While that statement addressed only VA, such moves also could set a precedent for similar policies elsewhere.
Other ideas whose chances of enactment probably would improve include extending from one year to two the probation period in which newly hired employees have few job rights, and limiting the practice of putting employees under investigation for disciplinary action on paid leave, which sometimes extends many months or even years.
Trump wants to repeal the Affordable Care Act (Obamacare). What would that mean for federal employees’ health benefits?
Maybe not much. The Federal Employees Health Benefits Program has been in existence for many decades and operates under a separate set of laws. That program already had included some features made national policy as part of the ACA, such as a ban on denying coverage because of a preexisting condition.
One change in that law that did directly impact the FEHBP was to allow coverage of children to continue until they reach age 26; the previous cutoff was 22. That is one provision of the ACA that might be salvaged even in a general repeal.
Another provision of direct impact required members of Congress and certain staff members to leave the FEHBP program.
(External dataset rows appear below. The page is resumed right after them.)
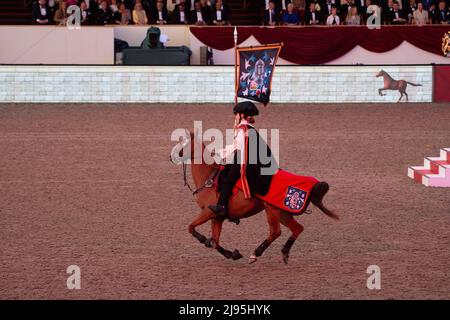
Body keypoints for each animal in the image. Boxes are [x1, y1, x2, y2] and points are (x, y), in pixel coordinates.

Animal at [171, 131, 338, 264]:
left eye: (183, 143)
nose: (171, 156)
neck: (209, 179)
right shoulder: (217, 218)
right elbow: (215, 242)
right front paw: (232, 254)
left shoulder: (209, 212)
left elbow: (191, 228)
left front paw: (204, 240)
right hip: (281, 213)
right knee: (295, 229)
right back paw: (281, 252)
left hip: (273, 211)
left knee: (277, 231)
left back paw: (257, 254)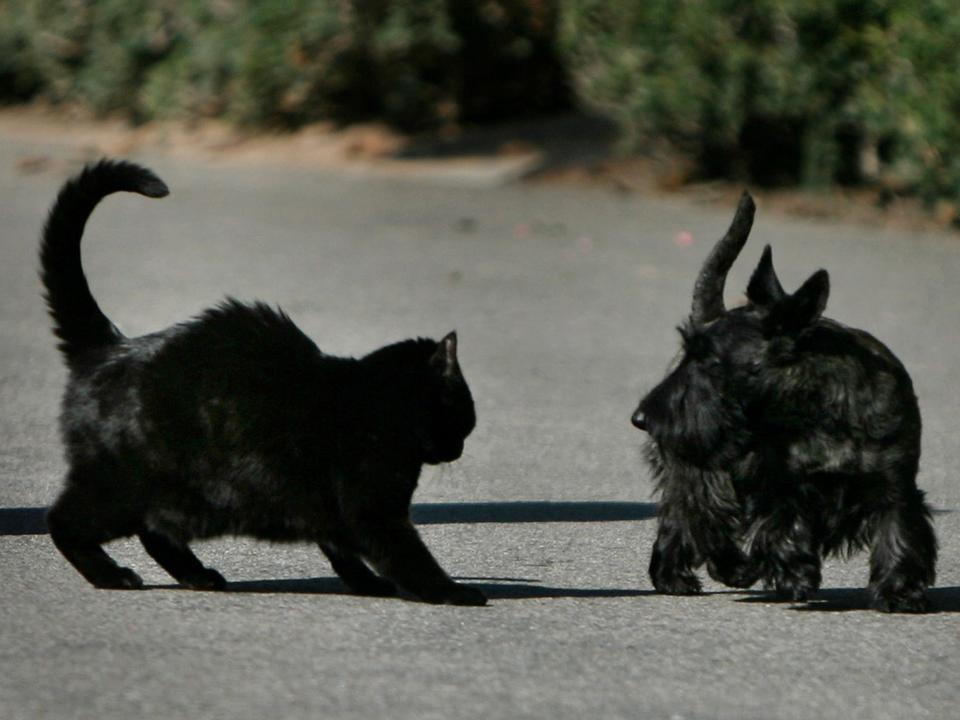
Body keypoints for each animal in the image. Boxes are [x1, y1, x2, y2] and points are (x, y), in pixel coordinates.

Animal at [40, 160, 484, 604]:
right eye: (465, 412)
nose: (460, 449)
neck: (380, 406)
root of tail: (111, 346)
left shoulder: (334, 514)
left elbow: (343, 552)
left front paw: (368, 585)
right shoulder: (372, 511)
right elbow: (409, 559)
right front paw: (453, 592)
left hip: (177, 499)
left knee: (155, 533)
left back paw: (197, 576)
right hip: (122, 487)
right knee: (63, 521)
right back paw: (112, 575)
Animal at [632, 193, 932, 612]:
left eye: (710, 362)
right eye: (686, 354)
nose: (642, 418)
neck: (817, 413)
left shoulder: (895, 485)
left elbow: (899, 531)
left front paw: (900, 591)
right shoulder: (779, 488)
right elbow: (782, 526)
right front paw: (794, 574)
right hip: (701, 473)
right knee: (696, 519)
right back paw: (708, 572)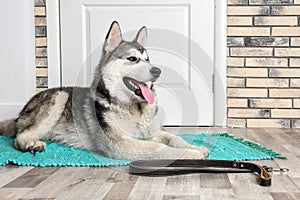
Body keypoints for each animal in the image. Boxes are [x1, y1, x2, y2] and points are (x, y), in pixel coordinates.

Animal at [0, 21, 210, 160]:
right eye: (132, 59)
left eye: (148, 59)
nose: (157, 71)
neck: (133, 108)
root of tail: (21, 113)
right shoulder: (120, 143)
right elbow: (158, 147)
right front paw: (190, 153)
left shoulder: (149, 132)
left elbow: (173, 137)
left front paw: (193, 146)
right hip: (59, 97)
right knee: (20, 136)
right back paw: (31, 143)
One result has been years of wrangling over how the administration interpreted that provision by allowing them to keep the employer contribution toward health care under certain circumstances. Whether they would simply be returned to the FEHBP is an open question.
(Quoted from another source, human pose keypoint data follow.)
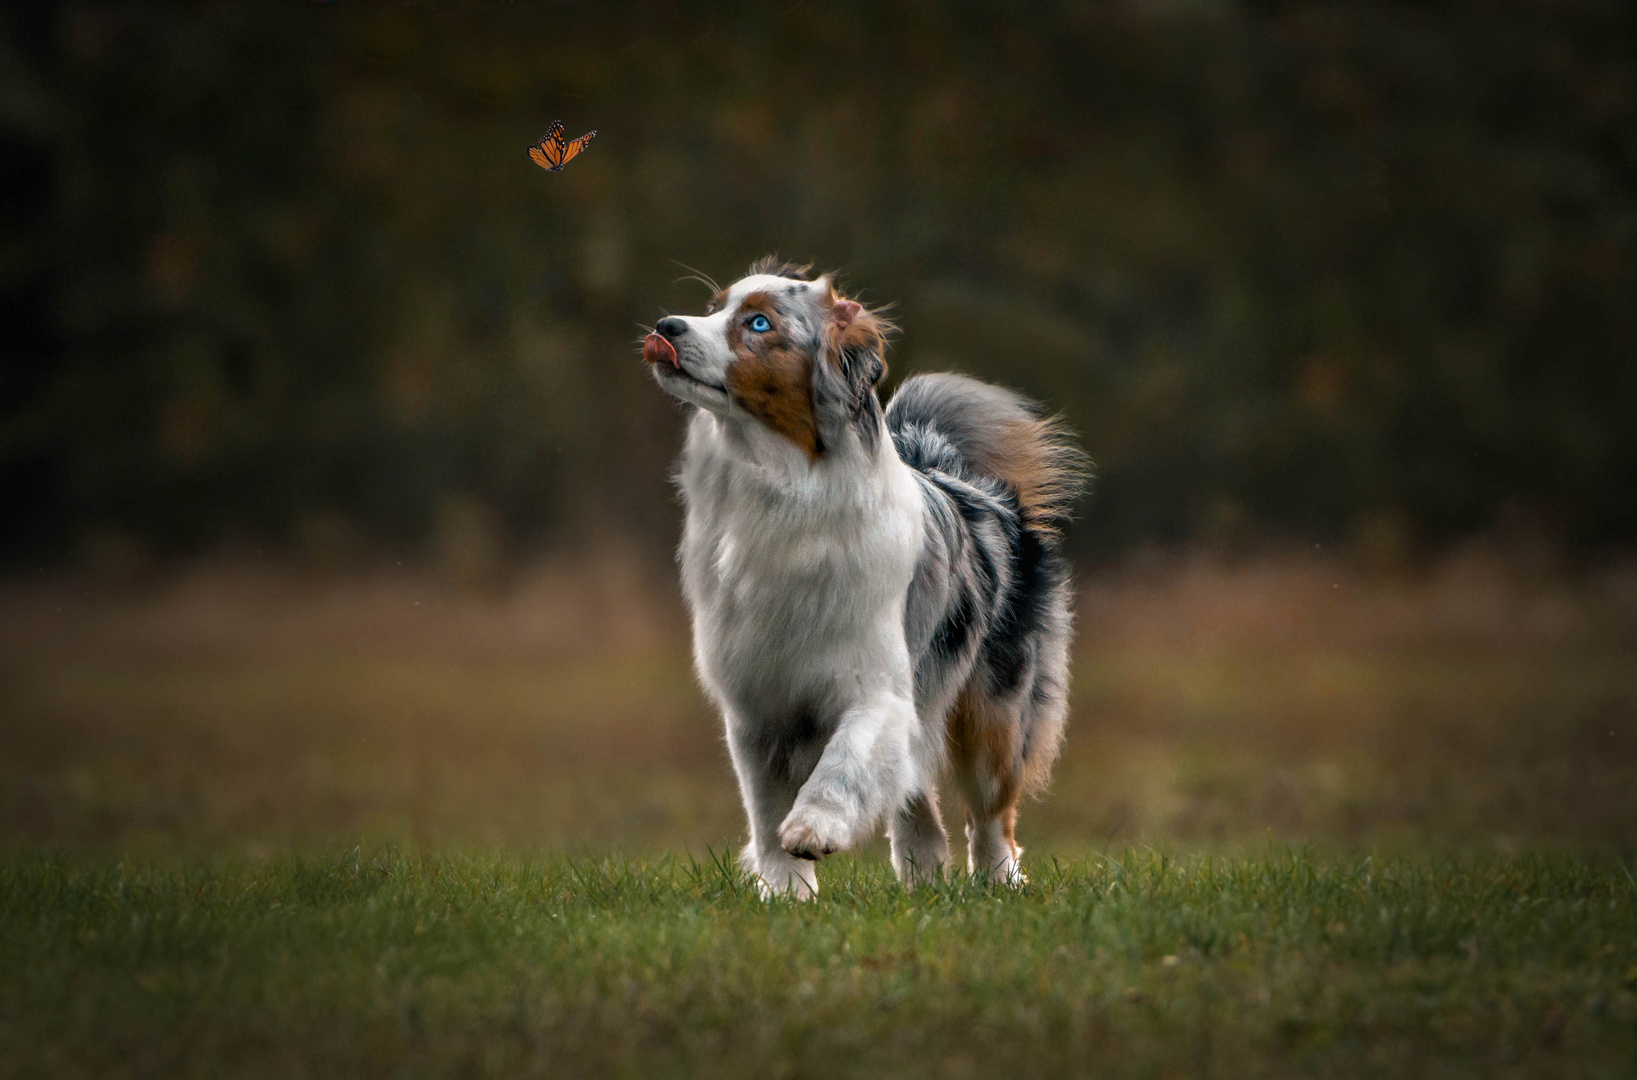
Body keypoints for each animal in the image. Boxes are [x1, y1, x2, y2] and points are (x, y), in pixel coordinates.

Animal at [641, 256, 1086, 896]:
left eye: (758, 323)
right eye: (713, 307)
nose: (666, 326)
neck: (781, 484)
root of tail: (968, 482)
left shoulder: (876, 683)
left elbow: (845, 761)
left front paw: (815, 827)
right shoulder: (756, 703)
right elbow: (765, 809)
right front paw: (785, 893)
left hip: (995, 711)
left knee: (991, 813)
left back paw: (1000, 881)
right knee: (918, 796)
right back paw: (923, 873)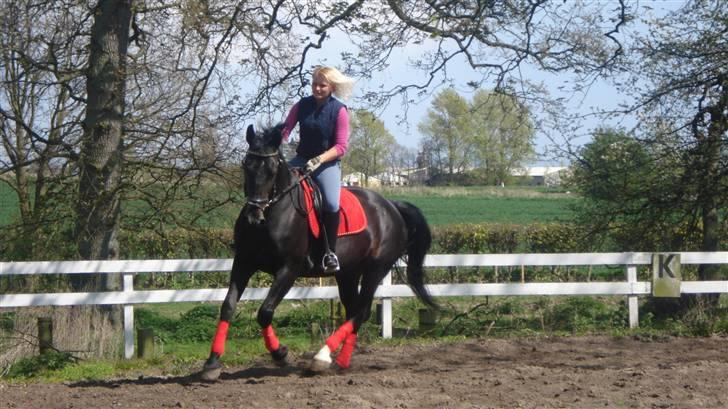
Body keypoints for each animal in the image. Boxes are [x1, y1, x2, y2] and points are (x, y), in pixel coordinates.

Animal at [199, 123, 436, 380]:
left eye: (272, 169)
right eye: (246, 164)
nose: (254, 216)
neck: (273, 213)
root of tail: (391, 206)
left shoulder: (289, 269)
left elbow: (265, 312)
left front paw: (280, 354)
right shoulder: (243, 262)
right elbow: (227, 307)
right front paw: (212, 363)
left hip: (376, 270)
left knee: (361, 311)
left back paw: (322, 358)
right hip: (348, 273)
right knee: (354, 310)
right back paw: (340, 360)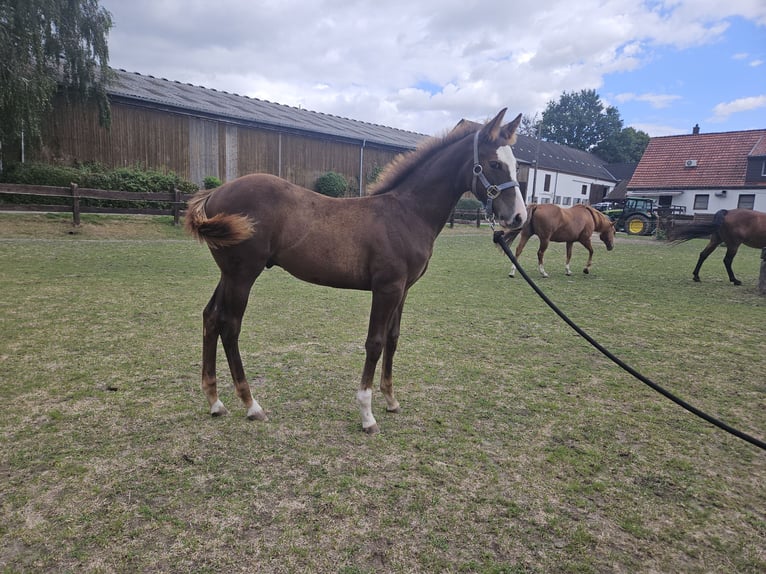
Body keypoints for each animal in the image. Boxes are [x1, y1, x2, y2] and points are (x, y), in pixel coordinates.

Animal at [185, 108, 527, 434]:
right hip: (243, 275)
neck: (407, 213)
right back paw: (251, 404)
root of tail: (214, 194)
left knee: (211, 317)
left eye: (515, 165)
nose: (519, 217)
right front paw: (367, 415)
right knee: (230, 327)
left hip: (229, 275)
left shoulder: (403, 289)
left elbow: (392, 338)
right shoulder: (386, 288)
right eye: (494, 164)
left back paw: (215, 401)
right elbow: (374, 343)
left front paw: (391, 400)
Will retirement and other benefits be on the chopping block?
This requires speculation. While the campaign statements did not directly address those benefits, those same Republican budget plans whose chances for enactment have now improved have targeted benefits in various ways.
Several of those plans have advocated increasing the required employee contribution toward retirement. Some have specified that the employer and employee shares should be made equal, which for most employees would require they pay in about 6 percent more of their salary; several smaller increases have been enacted in recent years affecting only employees hired after their effective dates.
Other recommendations have included eliminating a retirement supplement paid to many who retire relatively early and reducing the interest the government pays in the most popular investment fund in the Thrift Savings Plan, the 401(k)-style program for federal workers.
Another common theme has been to make the government contribution toward the FEHBP less generous. Currently, the government pays about 70 percent of the total premium as the employer. Several plans have recommended that it pay a fixed dollar amount instead and increase that amount by less than the overall cost growth in the program. That could spur many enrollees to shift to lower-cost plans, while those who don’t could end up paying a greater share toward their health insurance.